#### AIM OF THE TASK
Output what the records say, word for word, with no images.

#### RECORDS PROVIDED
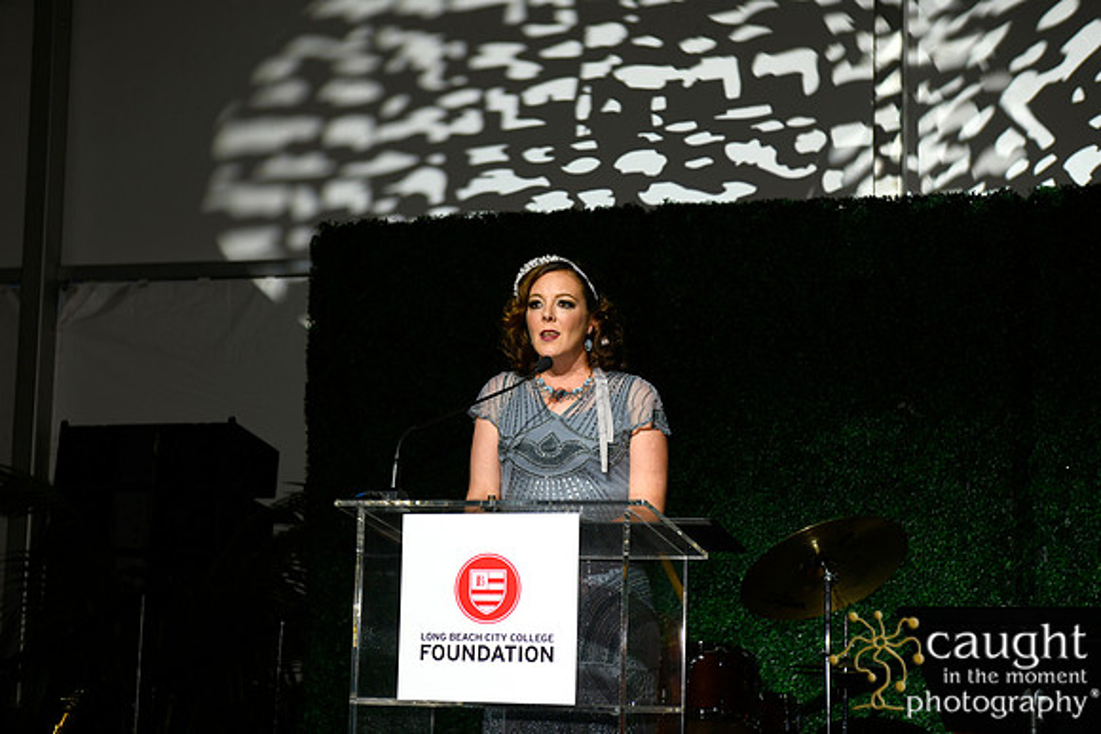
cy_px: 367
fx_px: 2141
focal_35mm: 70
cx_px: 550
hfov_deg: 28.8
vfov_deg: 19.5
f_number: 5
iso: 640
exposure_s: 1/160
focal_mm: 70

#### REPLY TO THE EXERCISE
cy_px: 367
fx_px: 2141
focal_35mm: 70
cx_px: 550
hfov_deg: 28.8
vfov_deg: 19.5
f_number: 5
iso: 640
exposure_s: 1/160
focal_mm: 70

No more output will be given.